Create Data Pipelines: Conceptualize and manage scalable ETL/ELT processes in PySpark and Spark, focusing on data quality and reliability.
Real-Time Data Capture: Implement pipelines that capture source system changes in real time, handling Slowly Changing Dimensions to maintain accurate historical data.
Integrate New Technologies: Stay updated on the latest trends in Cloud Data Engineering, Big Data, and Analytics, integrating relevant tools for better performance, cost-efficiency, and scalability.
Efficient Reporting with Power BI: Collaborate with BI teams to optimally structure large data models and develop impactful dashboards.
Data Governance and Compliance: Ensure compliance with data protection regulations and internal security policies, establishing best practices for metadata management, data lineage, and access controls.
What You Bring:
Azure Expertise: Several years of practical experience with Azure Data Factory, Azure Data Lake Storage, Databricks, and Azure Synapse Analytics.

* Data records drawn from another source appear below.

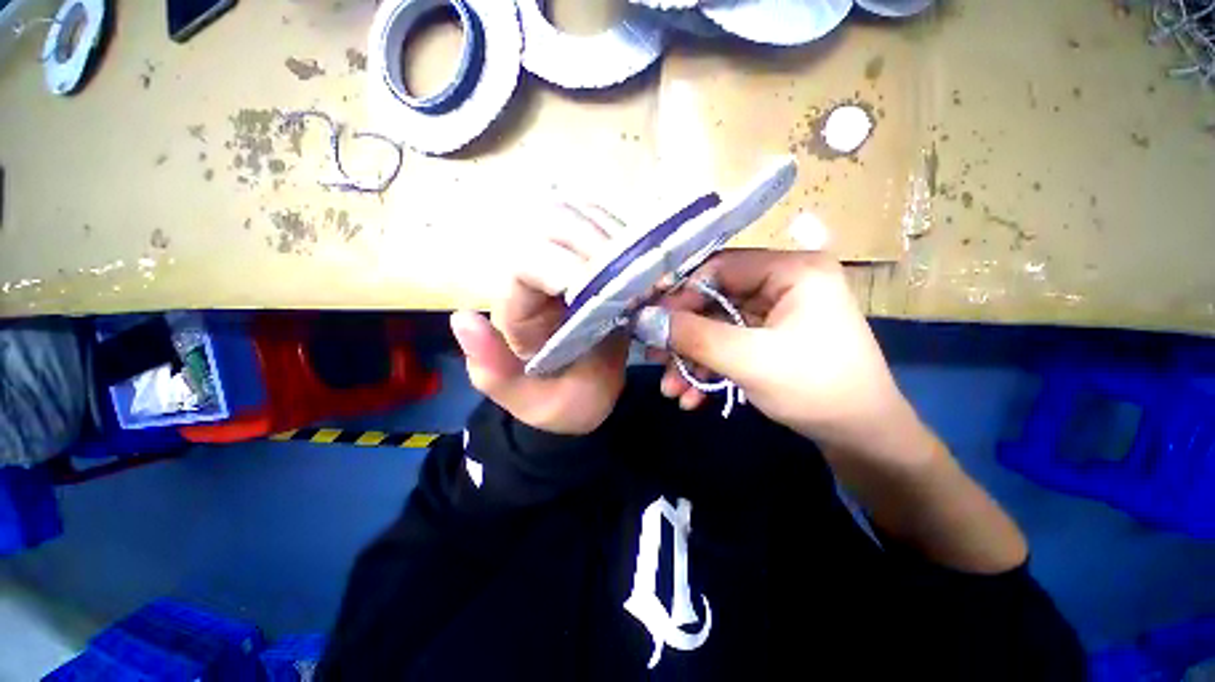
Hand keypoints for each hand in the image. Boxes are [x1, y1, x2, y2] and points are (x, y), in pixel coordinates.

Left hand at [450, 205, 628, 435]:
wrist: (586, 398)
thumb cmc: (558, 402)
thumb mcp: (525, 400)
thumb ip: (494, 369)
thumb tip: (462, 318)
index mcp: (515, 307)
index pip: (526, 262)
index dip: (562, 268)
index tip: (599, 292)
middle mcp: (536, 276)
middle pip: (552, 222)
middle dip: (591, 241)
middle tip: (627, 273)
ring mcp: (567, 265)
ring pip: (580, 216)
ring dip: (612, 234)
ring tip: (640, 266)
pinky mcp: (593, 265)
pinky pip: (606, 230)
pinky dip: (626, 236)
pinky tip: (643, 260)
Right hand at [653, 243, 1027, 572]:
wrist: (862, 439)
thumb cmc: (816, 389)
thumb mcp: (750, 360)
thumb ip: (695, 336)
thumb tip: (646, 320)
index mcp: (792, 270)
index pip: (720, 267)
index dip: (681, 293)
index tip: (651, 322)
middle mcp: (783, 284)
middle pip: (715, 300)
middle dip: (683, 336)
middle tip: (654, 357)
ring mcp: (776, 313)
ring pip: (717, 327)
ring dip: (691, 358)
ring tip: (670, 388)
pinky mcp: (769, 338)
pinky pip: (729, 344)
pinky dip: (708, 368)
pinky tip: (691, 396)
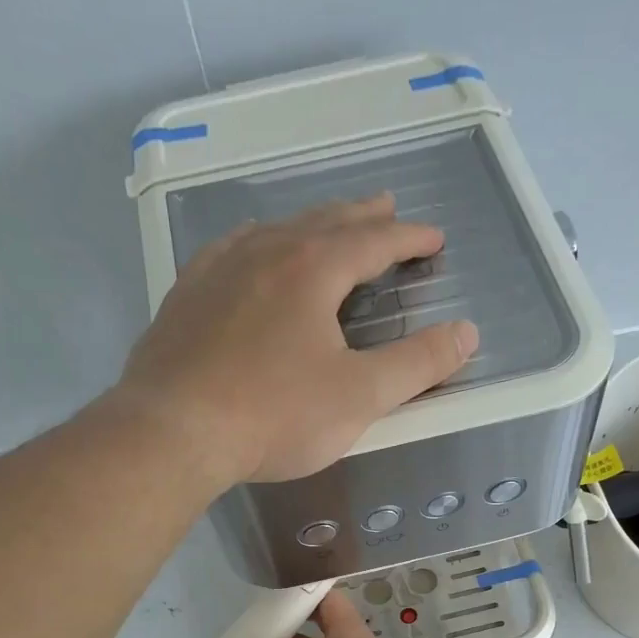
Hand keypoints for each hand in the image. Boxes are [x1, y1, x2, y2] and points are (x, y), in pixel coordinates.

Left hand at [117, 193, 478, 485]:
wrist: (172, 432)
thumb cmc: (274, 415)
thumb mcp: (360, 397)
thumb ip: (417, 365)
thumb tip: (466, 333)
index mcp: (311, 269)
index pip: (372, 242)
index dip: (408, 238)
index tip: (433, 238)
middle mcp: (264, 253)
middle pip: (323, 223)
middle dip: (362, 217)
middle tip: (386, 206)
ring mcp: (217, 271)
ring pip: (275, 231)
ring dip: (310, 224)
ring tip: (326, 224)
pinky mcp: (185, 297)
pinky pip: (229, 251)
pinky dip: (256, 243)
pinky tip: (249, 250)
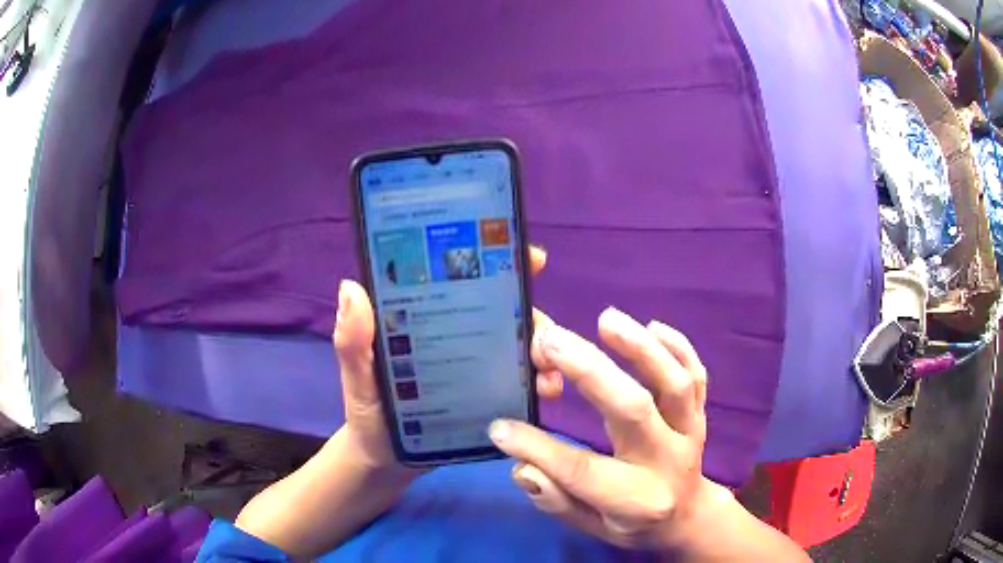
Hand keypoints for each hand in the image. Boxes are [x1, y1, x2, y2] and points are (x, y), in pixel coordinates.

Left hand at [334, 245, 557, 483]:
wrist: (386, 464)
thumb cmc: (368, 415)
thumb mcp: (357, 379)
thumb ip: (352, 342)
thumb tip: (351, 287)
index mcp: (426, 318)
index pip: (463, 279)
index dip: (498, 261)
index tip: (531, 259)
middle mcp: (457, 333)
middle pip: (504, 311)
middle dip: (533, 318)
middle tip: (544, 343)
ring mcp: (476, 365)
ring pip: (519, 344)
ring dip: (543, 352)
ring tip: (548, 378)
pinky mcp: (488, 394)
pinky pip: (519, 380)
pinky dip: (538, 380)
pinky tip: (545, 393)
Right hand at [488, 308, 720, 550]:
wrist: (688, 516)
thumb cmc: (633, 524)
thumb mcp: (592, 527)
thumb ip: (558, 500)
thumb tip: (523, 467)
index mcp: (635, 498)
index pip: (581, 470)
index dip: (537, 447)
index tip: (501, 426)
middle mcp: (667, 460)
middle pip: (633, 410)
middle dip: (590, 372)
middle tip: (550, 341)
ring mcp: (691, 431)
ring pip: (674, 384)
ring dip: (641, 348)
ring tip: (606, 319)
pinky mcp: (701, 412)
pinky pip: (698, 375)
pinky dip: (679, 347)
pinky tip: (652, 325)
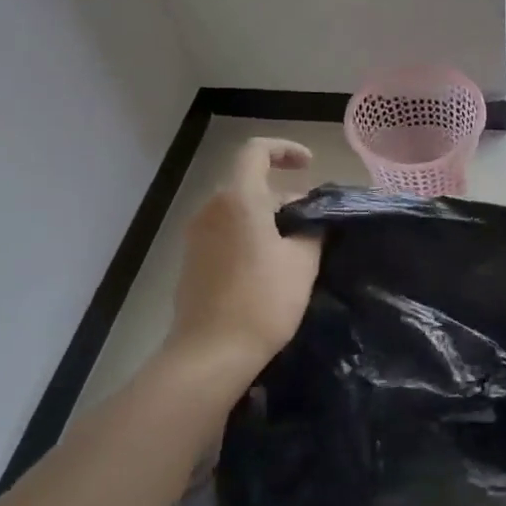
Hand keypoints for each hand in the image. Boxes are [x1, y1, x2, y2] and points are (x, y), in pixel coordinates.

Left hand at [169, 138, 320, 372]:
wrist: (209, 355)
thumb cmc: (262, 301)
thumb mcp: (302, 262)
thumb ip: (312, 230)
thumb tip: (313, 221)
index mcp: (238, 198)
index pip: (256, 151)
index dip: (285, 149)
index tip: (309, 166)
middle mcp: (211, 209)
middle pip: (249, 183)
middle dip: (283, 194)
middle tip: (312, 221)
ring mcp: (196, 236)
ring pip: (238, 209)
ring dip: (267, 217)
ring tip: (297, 246)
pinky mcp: (192, 261)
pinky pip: (225, 232)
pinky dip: (249, 235)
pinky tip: (270, 266)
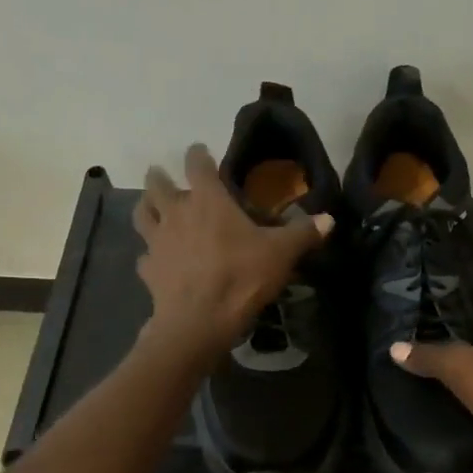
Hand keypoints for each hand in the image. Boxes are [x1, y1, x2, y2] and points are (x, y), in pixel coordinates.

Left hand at [133, 144, 331, 362]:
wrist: (199, 322)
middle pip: (157, 185)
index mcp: (208, 200)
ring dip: (146, 207)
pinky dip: (150, 254)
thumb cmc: (241, 277)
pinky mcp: (148, 270)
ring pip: (143, 215)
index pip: (197, 164)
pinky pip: (145, 256)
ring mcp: (158, 242)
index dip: (198, 154)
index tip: (200, 150)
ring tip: (152, 208)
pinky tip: (158, 260)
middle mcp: (177, 213)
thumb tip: (330, 219)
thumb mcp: (281, 254)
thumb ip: (303, 233)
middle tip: (162, 176)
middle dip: (159, 178)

PySpark and Spark: Comprehensive knowledge in developing distributed, high-performance data processing solutions.
ETL Processes: Deep understanding of ETL/ELT concepts and SCD/CDC methods.
SQL Skills: Proficient in complex SQL queries and their optimization.
Data Formats: Practical experience with Parquet or Avro.
Power BI: Experience working with large data models and creating Power BI visualizations.
Analytical Skills: Detail-oriented, solution-focused mindset with strong problem-solving abilities.
Language Skills: Fluency in English is required; knowledge of German is an advantage.